Other initiatives in the pipeline include a thorough overhaul of all training modules and programmes within the company, to ensure the full integration of safety and health aspects. The project is being carried out by AngloGold Ashanti Training and Development Services, under the direction of Viljoen and new head of safety at the African operations, Ian Heyns. Investigations are also being conducted into ways of elevating the role of the health and safety representatives at mine level.
An important outcome of the external review referred to earlier was the need for a common platform for safety reviews across the company. This formed part of the rationale for the adoption of OHSAS18001 as the health and safety standard throughout AngloGold Ashanti’s operations. (See the Report to Society 2006: From NOSA to OHSAS – a change for the group).
OHSAS18001 gap analyses were conducted in July and August 2007, and detailed action plans compiled as necessary, while OHSAS18001 certification audits are planned for the third quarter of 2008.
Another new development is the establishment of a specialised internal safety and health audit team, which will carry out a comprehensive audit of all mine workplaces, to enable risks to be identified before incidents occur.
“The existing incident review processes remain in place, but the desired outcome is the identification (and timely correction) of safety process deficiencies before these result in an incident, rather than determination of cause and attribution of responsibility once such incidents have taken place,” says Viljoen. Audits began during the second half of 2007, and are scheduled to cover the principal risks in an 18-month cycle.

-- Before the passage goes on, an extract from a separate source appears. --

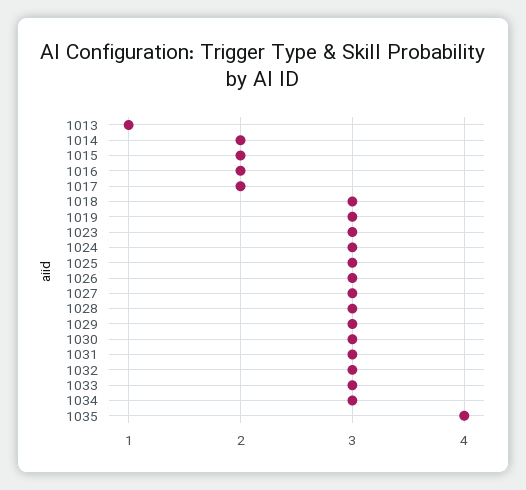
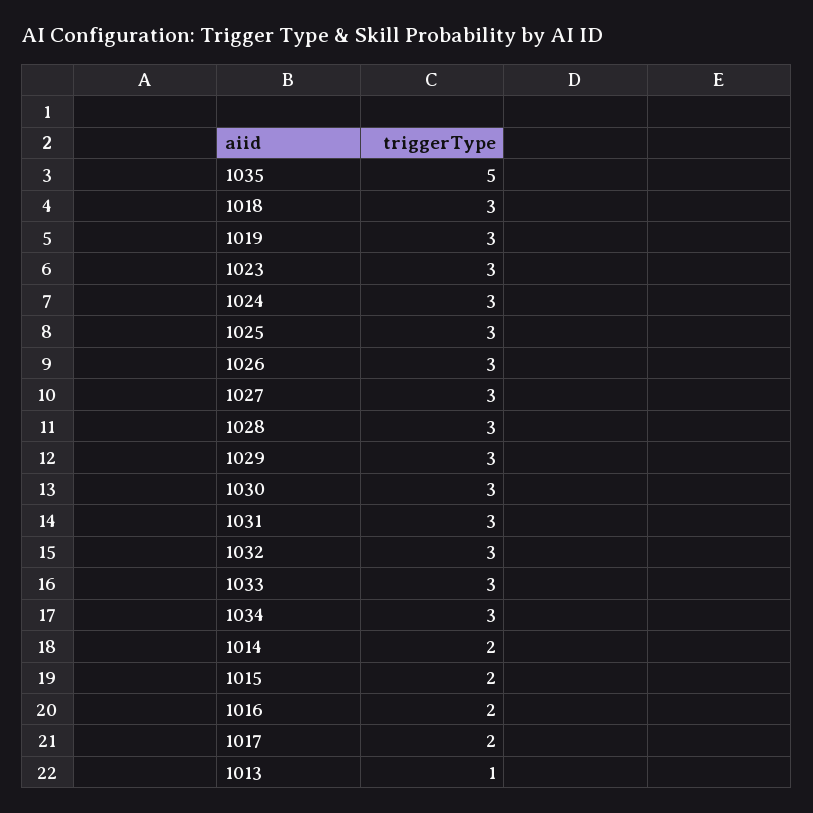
1035: 4 -> 5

A further step in this process is the overview of the Integrated Risk Management System (IRMS), which was developed for AngloGold Ashanti by Graphic Mining Solutions International (GMSI – now part of the GijimaAst group) and has been implemented in phases since 2000.
“The system in itself has excellent capabilities,” says Viljoen “but we do not always apply it correctly. We are developing a new system internally – importantly it will include occupational health as well as safety indicators – and will start running in parallel in the second quarter of 2008.”

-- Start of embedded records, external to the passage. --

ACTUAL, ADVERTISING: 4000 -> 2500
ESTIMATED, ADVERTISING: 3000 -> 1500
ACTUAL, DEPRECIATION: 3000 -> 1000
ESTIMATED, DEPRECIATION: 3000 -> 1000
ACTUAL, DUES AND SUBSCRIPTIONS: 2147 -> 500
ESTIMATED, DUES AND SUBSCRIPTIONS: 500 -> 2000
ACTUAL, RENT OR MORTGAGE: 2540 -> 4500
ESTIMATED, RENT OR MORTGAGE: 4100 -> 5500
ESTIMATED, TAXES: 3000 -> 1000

Communication at mine level remains an integral part of the process. ‘White flag’ days are now reported centrally from all operations: these indicate that no accidents have taken place in the preceding 24 hours, and are intended to reinforce the belief that accident-free mining is possible. Green, orange and red flags denote dressing cases, reportable injuries and serious injuries respectively. Briefs, posters, safety newsletters and numerous other employee communication channels remain in place.
The five elements of this programme (design of mine layouts; support systems; the human factor; seismic monitoring; and research and development) remain in place (See case study: Strategy to manage falls of grounds - a review).
Seismic and gravity-related falls of ground have been separated to ensure appropriate focus.
The desired outcome under this heading is the removal, as far as possible, of employees from high-risk areas and activities. A number of new technologies are being explored, focusing initially on the rockbreaking, transport and processing sectors.
A steering committee has been appointed, chaired by Nigel Trevarthen (Head: Strategic Projects) to drive the project. Ideas and suggestions are being canvassed from employees, and the committee is surveying industry best practice. (See case study: Separating people and risk - a new strategy for South Africa).